During our predictive modeling office hours at work, someone mentioned CUPED (cue-ped) in response to a question about high variance in A/B testing with small group size (side note: sharing knowledge at work is highly encouraged). This is a fairly simple method for reducing variance. From the original authors:
“[CUPED] utilizes data from the pre-experiment period to reduce metric variability and hence achieve better sensitivity.”
Deng, Xu, Kohavi, and Walker
Marton (Bytepawn) breaks down the CUPED formula quite nicely:
Assume an A/B testing setup where we’re measuring a metric M, eg. $ spend per user. We have N users, randomly split into A and B. A is control, B is treatment.
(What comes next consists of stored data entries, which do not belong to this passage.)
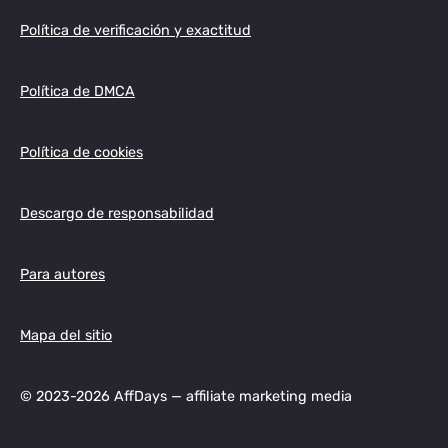
Política de verificación y exactitud
Política de DMCA
Política de cookies
Descargo de responsabilidad
Para autores
Mapa del sitio
© 2023-2026 AffDays — affiliate marketing media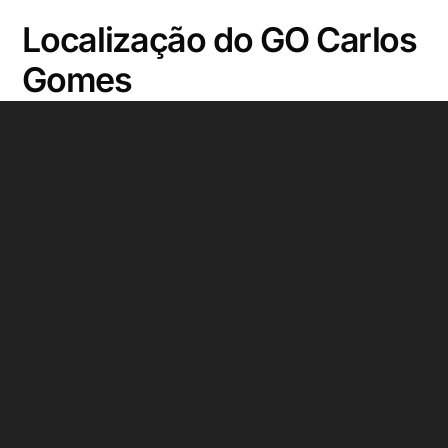
Localização do GO Carlos
Gomes
Viver no Boa Vista é ter a cidade ao alcance dos
passos. Um bairro tradicional e cheio de histórias, mas
que respira modernidade em cada esquina. Árvores
que acompanham o caminhar, cafés, bares e
restaurantes que viram extensão de casa.
Serviços, conveniência e lazer se encontram em um
só lugar, sem abrir mão da tranquilidade e do charme
que fazem do Boa Vista um dos bairros mais
desejados de Porto Alegre. É nesse cenário completo
que nasce o GO Carlos Gomes, trazendo o melhor da
vida urbana para dentro da sua rotina.
R. Anita Garibaldi, 1325 – Bairro Boa Vista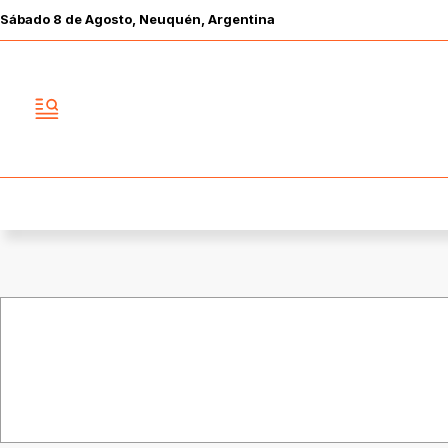
Sábado
8 de
Agosto
, Neuquén, Argentina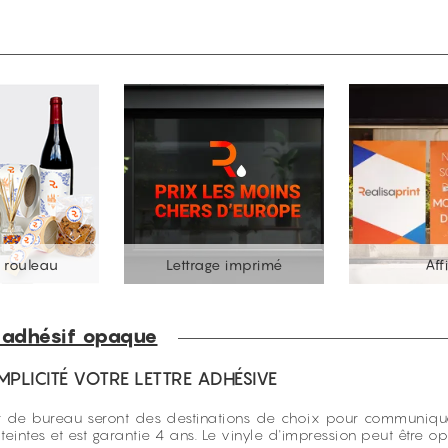
e rouleau
Lettrage imprimé
Aff
 adhésif opaque
MPLICITÉ VOTRE LETTRE ADHÉSIVE
 mur de bureau seront des destinations de choix pour communique
intes et est garantie 4 ans. Le vinyle d'impression peut être opa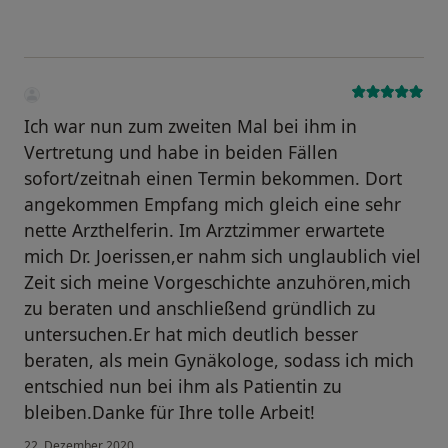
Ich war nun zum zweiten Mal bei ihm in
Vertretung und habe in beiden Fällen
sofort/zeitnah einen Termin bekommen. Dort
angekommen Empfang mich gleich eine sehr
nette Arzthelferin. Im Arztzimmer erwartete
mich Dr. Joerissen,er nahm sich unglaublich viel
Zeit sich meine Vorgeschichte anzuhören,mich
zu beraten und anschließend gründlich zu
untersuchen.Er hat mich deutlich besser
beraten, als mein Gynäkologe, sodass ich mich
entschied nun bei ihm als Patientin zu
bleiben.Danke für Ihre tolle Arbeit!
22. Dezember 2020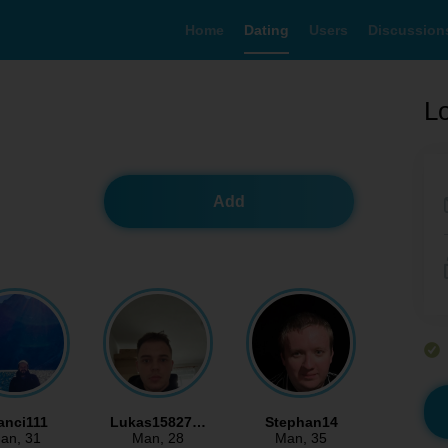
Home
Dating
Users
Discussion
Lo
Add
anci111
Lukas15827…
Stephan14
an
, 31
Man
, 28
Man
, 35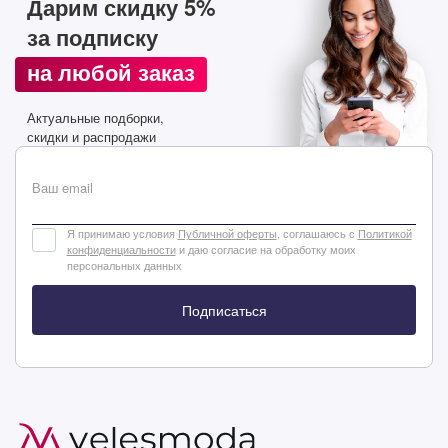
Дарим скидку 5%
за подписку
на любой заказ
Актуальные подборки,
скидки и распродажи
Ваш email
Я принимаю условия
Публичной оферты
, соглашаюсь с
Политикой
конфиденциальности
и даю согласие на обработку моих
персональных данных
Подписаться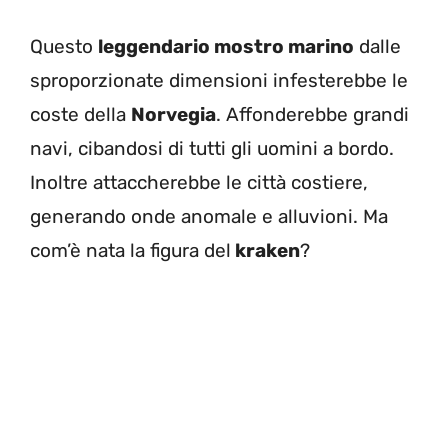
Questo
leggendario mostro marino
dalle
sproporzionate dimensioni infesterebbe le
coste della
Norvegia
. Affonderebbe grandi
navi, cibandosi di tutti gli uomini a bordo.
Inoltre attaccherebbe le città costiere,
generando onde anomale e alluvioni. Ma
com’è nata la figura del
kraken
?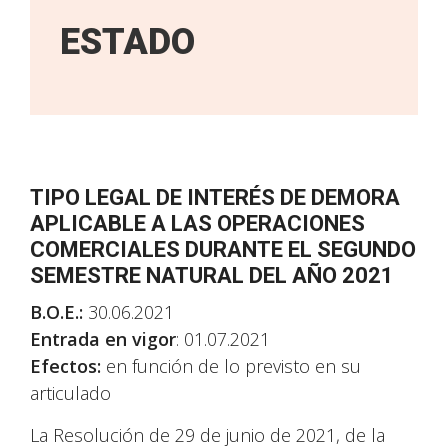
ESTADO
TIPO LEGAL DE INTERÉS DE DEMORA
APLICABLE A LAS OPERACIONES
COMERCIALES DURANTE EL SEGUNDO
SEMESTRE NATURAL DEL AÑO 2021
B.O.E.:
30.06.2021
Entrada en vigor
: 01.07.2021
Efectos:
en función de lo previsto en su
articulado
La Resolución de 29 de junio de 2021, de la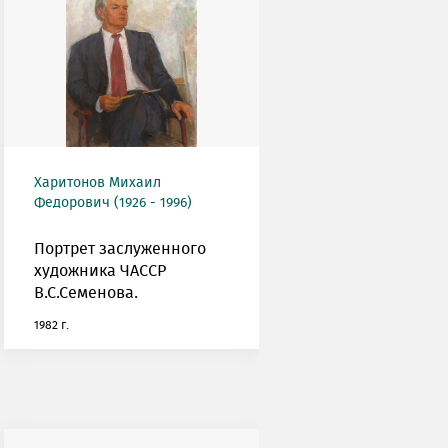
Харитонов Михаил
Федорович (1926 - 1996)
Портрет заслуженного
художника ЧАССР
В.С.Семенова.
1982 г.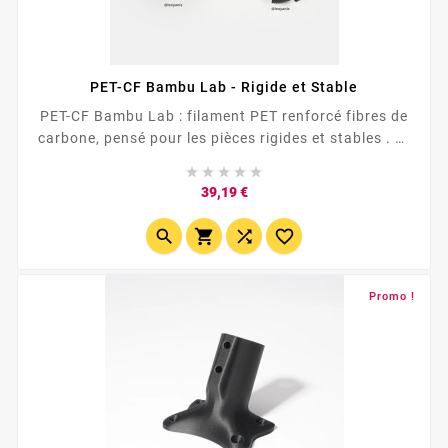
PET-CF Bambu Lab - Rigide et Stable
PET-CF Bambu Lab : filament PET renforcé fibres de
carbone, pensé pour les pièces rigides et stables . 🧩
✅...





Prix
39,19 €




Promo !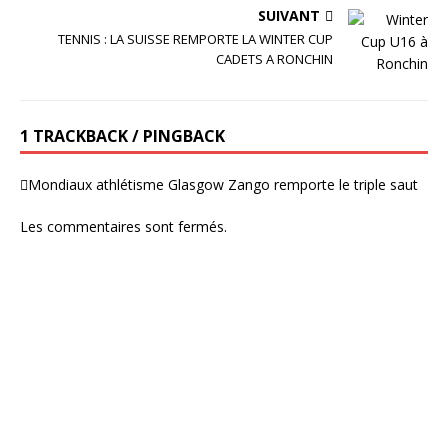
SUIVANT
TENNIS : LA SUISSE REMPORTE LA WINTER CUP
CADETS A RONCHIN
1 TRACKBACK / PINGBACK
Mondiaux athlétisme Glasgow Zango remporte le triple saut
Les commentaires sont fermés.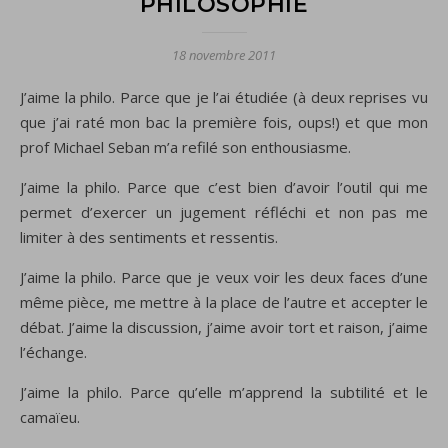
PHILOSOPHIE
18 novembre 2011
J’aime la philo. Parce que je l’ai étudiée (à deux reprises vu
que j’ai raté mon bac la première fois, oups!) et que mon
prof Michael Seban m’a refilé son enthousiasme.
J’aime la philo. Parce que c’est bien d’avoir l’outil qui me
permet d’exercer un jugement réfléchi et non pas me
limiter à des sentiments et ressentis.
J’aime la philo. Parce que je veux voir les deux faces d’une
même pièce, me mettre à la place de l’autre et accepter le
débat. J’aime la discussion, j’aime avoir tort et raison, j’aime
l’échange.
J’aime la philo. Parce qu’elle m’apprend la subtilité et le
camaïeu.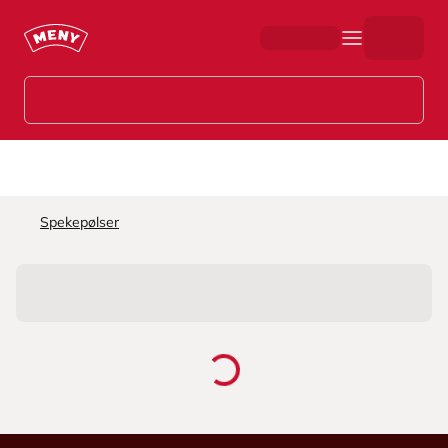
Hopp til hovedinnhold
Spekepølser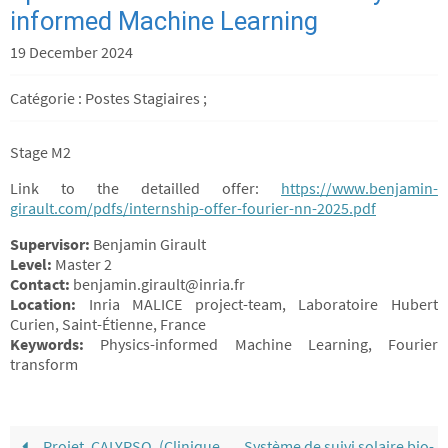
informed Machine Learning
19 December 2024
Catégorie : Postes Stagiaires ;
Stage M2
Link to the detailled offer:
https://www.benjamin-
girault.com/pdfs/internship-offer-fourier-nn-2025.pdf
Supervisor:
Benjamin Girault
Level:
Master 2
Contact:
benjamin.girault@inria.fr
Location:
Inria MALICE project-team, Laboratoire Hubert
Curien, Saint-Étienne, France
Keywords:
Physics-informed Machine Learning, Fourier
transform
Projet CALYPSO (Clinique
Système de suivi solaire bio-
We have metric M for each user for the “before” time period, when treatment and control was the same, and the “after” period, when treatment had some treatment applied, which we hope increased their spend.
Let Yi be the ith user’s spend in the “after” period, and Xi be their spend in the “before” period, both for A and B combined. We compute an adjusted “after” spend Y′i.
The CUPED recipe:
1. Compute the covariance cov(X,Y) of X and Y.
Marton Trencseni, Bytepawn
2. Compute the variance var(X) of X.
3. Compute the mean μX of X.
4. Compute the adjusted Y′i=Yi−(Xi−μX)*(cov(X,Y)/var(X)) for each user.
5. Evaluate the A/B test using Y′ instead of Y.
This is a great way to increase statistical power with smaller groups and/or timeframes.